After watching 16 shorts in one sitting, I found myself sitting some more outside the cinema waiting to regain my balance as I got really dizzy watching too many hand-held shots.

But it’s a dizzying kind of joy living in this age when one actually bears witness to how this new way of filmmaking is stealing the thunder from mainstream cinema. I’ll be beaming with pride telling my children someday how their dad actually made it to the days when Mother Lily & friends used to oligopolize the business and then later, witnessed how indie filmmakers soon gave them a run for their money. More joy still that many of my friends are actors, writers and producers of indie films. Oh, and I got to act in one of them too! (Wait for the day when MTRCB lets the ax fall this time entirely because of bad acting.)

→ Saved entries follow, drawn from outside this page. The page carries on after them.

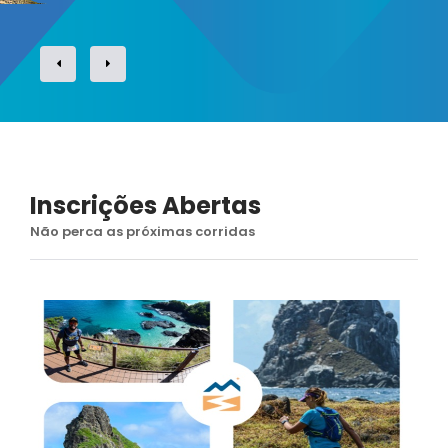
Inscrições Abertas
Não perca as próximas corridas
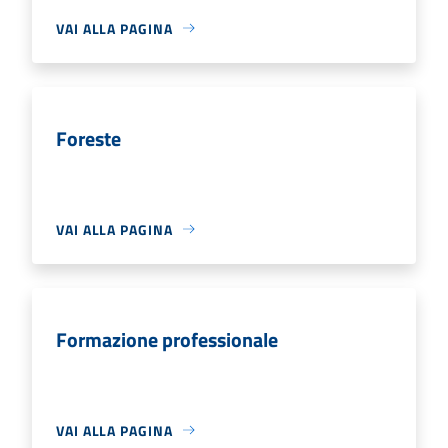
VAI ALLA PAGINA
Foreste
VAI ALLA PAGINA
Formazione professionale
VAI ALLA PAGINA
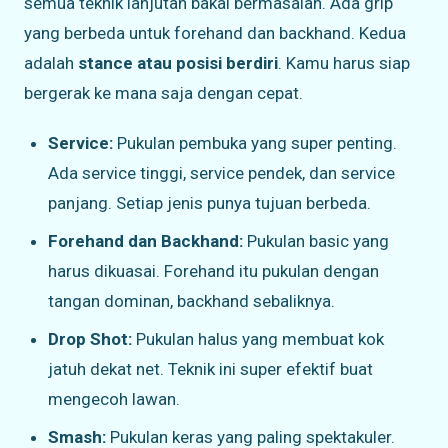
semua teknik lanjutan bakal bermasalah. Ada grip
yang berbeda untuk forehand dan backhand. Kedua
adalah
stance atau posisi berdiri
. Kamu harus siap
bergerak ke mana saja dengan cepat.
Service:
Pukulan pembuka yang super penting.
Ada service tinggi, service pendek, dan service
panjang. Setiap jenis punya tujuan berbeda.
Forehand dan Backhand:
Pukulan basic yang
harus dikuasai. Forehand itu pukulan dengan
tangan dominan, backhand sebaliknya.
Drop Shot:
Pukulan halus yang membuat kok
jatuh dekat net. Teknik ini super efektif buat
mengecoh lawan.
Smash:
Pukulan keras yang paling spektakuler.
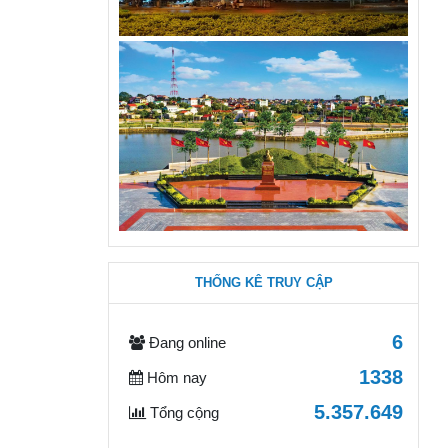
THỐNG KÊ TRUY CẬP
6
Đang online
1338
Hôm nay
5.357.649
Tổng cộng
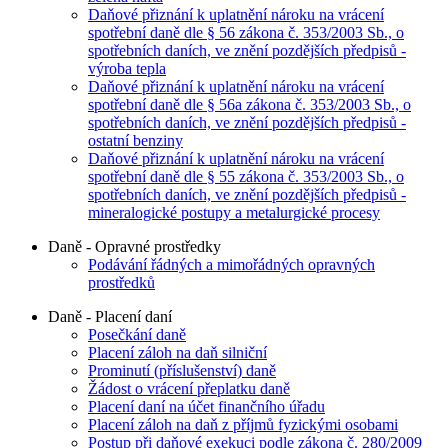
Daňové přiznání k uplatnění nároku na vrácení
spotřební daně dle § 56 zákona č. 353/2003 Sb., o
spotřebních daních, ve znění pozdějších předpisů -
výroba tepla
Daňové přiznání k uplatnění nároku na vrácení
spotřební daně dle § 56a zákona č. 353/2003 Sb., o
spotřebních daních, ve znění pozdějších předpisů -
ostatní benziny
Daňové přiznání k uplatnění nároku na vrácení
spotřební daně dle § 55 zákona č. 353/2003 Sb., o
spotřebních daních, ve znění pozdějších předpisů -
mineralogické postupy a metalurgické procesy
Daně - Opravné prostředky
Podávání řádných a mimořádných opravných
prostředků
Daně - Placení daní
Posečkání daně
Placení záloh na daň silniční
Prominutí (příslušenství) daně
Žádost o vrácení přeplatku daně
Placení daní na účet finančního úřadu
Placení záloh na daň z příjmů fyzickými osobami
Postup při daňové exekuci podle zákona č. 280/2009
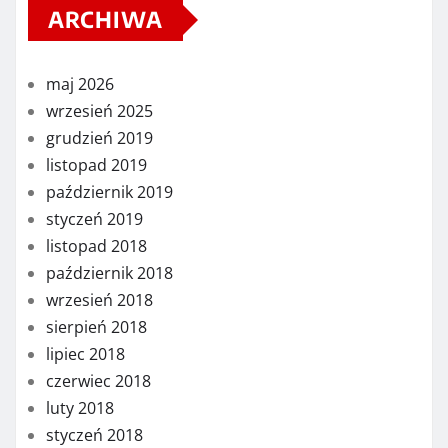
ARCHIWA
maj 2026
wrzesień 2025
grudzień 2019
listopad 2019
październik 2019
styczeń 2019
listopad 2018
październik 2018
wrzesień 2018
sierpień 2018
lipiec 2018
czerwiec 2018
luty 2018
styczeń 2018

I must admit that some of the shorts I saw that night were not many of the finest this cinema movement can offer. Oops… hold your horses! Before you ban me from future screenings, let me reaffirm that I am an advocate of the indie phenomenon. But I must acknowledge that the relative ease of shooting in digital video has open the floodgates for those who are still on denial that they’re just not meant for this kind of art. But if practice makes perfect, I must at least say that the less finer shorts that night were “praktis lang po.” Since much of the support group (emotionally & financially) of indie-makers are naturally their close friends and relatives, I blame these groups when they don’t honestly give constructive feedbacks to people in the production. Please don’t patronize them; if it sucks, give it to them as it is and then support them to do more but better films next time.

I am sincerely calling on more and more people to get into indie film-making as did many who excelled in photography when consumerism & technology permitted more snap-shooters who eventually became masters in the craft. And to people like my friend who said she avoids indie films because she too gets dizzy from the hand-held shots, just try to bear with it some more (you’re the same girl who enjoys roller-coasters, ahah!)

Yeah, there are really some lousy shots (add to that: plots, scripts, acting, etc.) which the cinematographer &/or director would simply pass-off as a matter of taste and self-expression but it is in supporting all these indies, be them good or bad, can the ultimately best come out of the rest. Let’s watch as many of them as we can, better still if we can dabble at least once in the actual production. Hey, we are actually democratizing cinema here, don’t let it just pass you by 24 frames per second.